The outputs are only as good as the inputs. NHL is listing the Kreider goal as a 10 foot wrist shot that isn't a rush attempt. If you take a magnifying glass to xG, you'll be able to find countless items like this that are "wrong" (for lack of a better term). It's use is when viewing it as a whole, not as an individual.


Can you then explain, how if you have crappy data going into a model how you are getting good data out of it?

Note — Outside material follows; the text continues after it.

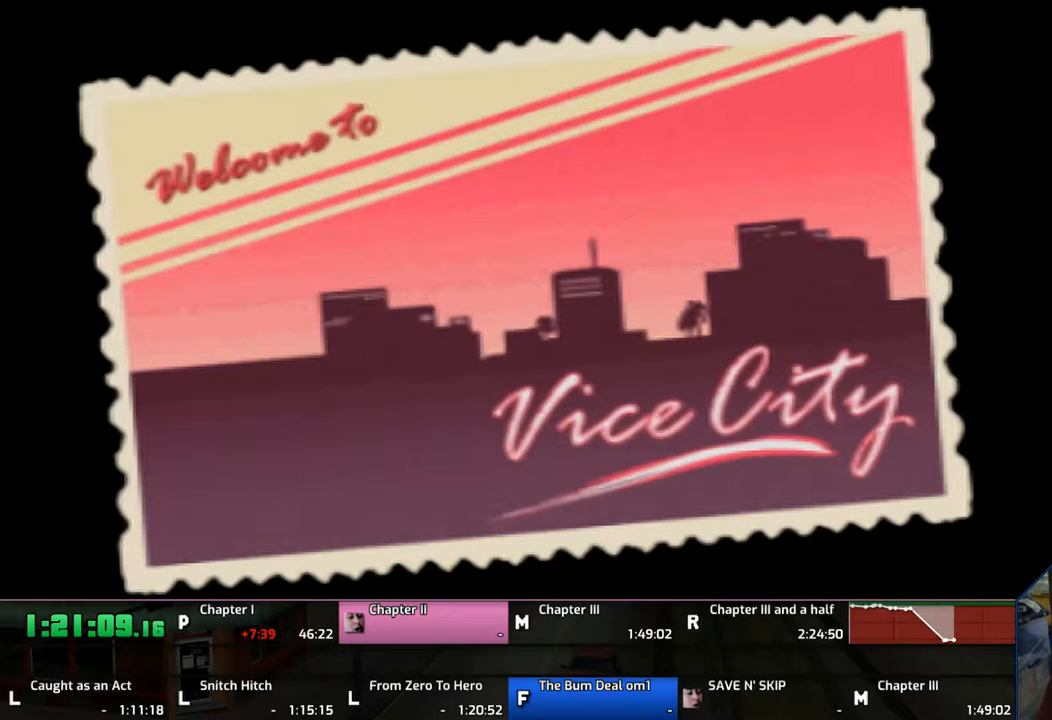
{"buttons": ["CROSS"], "left_stick": "up", "right_stick": "center", "events": [[100, "CROSS", "up"], [183, "CROSS", "down"], [233, "CROSS", "up"], [333, "CROSS", "down"], [450, "CROSS", "up"], [483, "CROSS", "down"]]}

Also I see above that you have not read the article on the data that Vally has produced. He and his team have tracked thousands upon thousands of shots, on their own, not using NHL PbP to produce their product. It really provides a lot of insight into how to look at numbers and what they mean as far as different shot types and the 'danger' of a scoring chance. It is worth the time to read.
 

silverfish

got perma'd
Jun 24, 2008
34,644
4,353
under the bridge
Can you then explain, how if you have crappy data going into a model how you are getting good data out of it?

Also I see above that you have not read the article on the data that Vally has produced. He and his team have tracked thousands upon thousands of shots, on their own, not using NHL PbP to produce their product. It really provides a lot of insight into how to look at numbers and what they mean as far as different shot types and the 'danger' of a scoring chance. It is worth the time to read.
I have not read the article, and I won't. Vally's team subjectively throws data out. It's bad practice, IMO, and I won't support it.

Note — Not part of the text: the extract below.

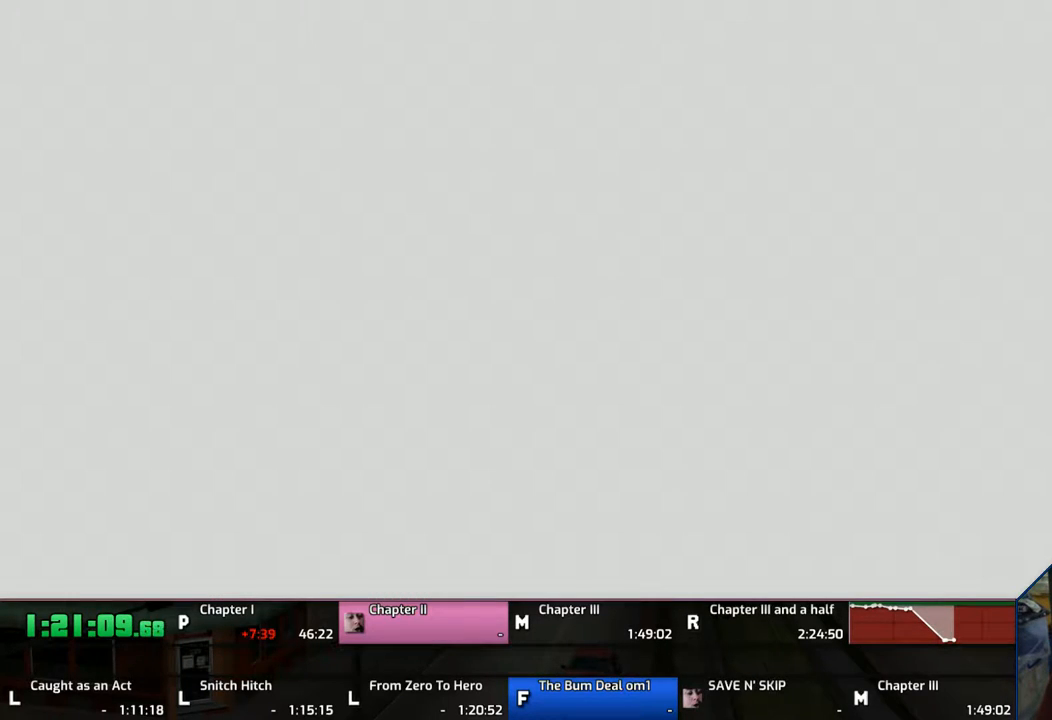
{"buttons": ["CROSS"], "left_stick": "up", "right_stick": "center", "events": []}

Not all of the data is crappy, and some of the inconsistencies in the data are consistent enough to adjust for, ie. shot location data in certain arenas is known to be shoddy and is therefore adjusted in every xG model for the shot location input.

There might be a few bad data points out of every 100, but to throw everything out on that would be wrong.

But there really isn't anything wrong with the Kreider goal. It was a wrist shot, in terms of classification categories, and it was from 11 or so ft out. What's the problem? That it didn't track that it was a royal road pass? Sure, you want that info, but that's not something you're going to get from NHL PBP.
 

nyr__1994

Registered User
Apr 4, 2006
709
172
Raleigh, NC
I have not read the article, and I won't. Vally's team subjectively throws data out. It's bad practice, IMO, and I won't support it.

Not all of the data is crappy, and some of the inconsistencies in the data are consistent enough to adjust for, ie. shot location data in certain arenas is known to be shoddy and is therefore adjusted in every xG model for the shot location input.

There might be a few bad data points out of every 100, but to throw everything out on that would be wrong.

But there really isn't anything wrong with the Kreider goal. It was a wrist shot, in terms of classification categories, and it was from 11 or so ft out. What's the problem? That it didn't track that it was a royal road pass? Sure, you want that info, but that's not something you're going to get from NHL PBP.

But isn't adjusting data kinda the same thing as selectively eliminating it? In both cases you are changing the input. This is the biggest issue I have with all of the new stat packages. They all assume that a shot is a shot is a shot to some extent. There is no context to each shot, was there a screen, was the goalie moving, who was shooting, those all make differences. Some teams are better at generating higher danger chances than others. Look at the Hurricanes - They average over 40 sog a game, yet cant score... They are #1 in xGF yet only 18th in Goals scored. Do you really think the canes will be top 5 in goals scored this year?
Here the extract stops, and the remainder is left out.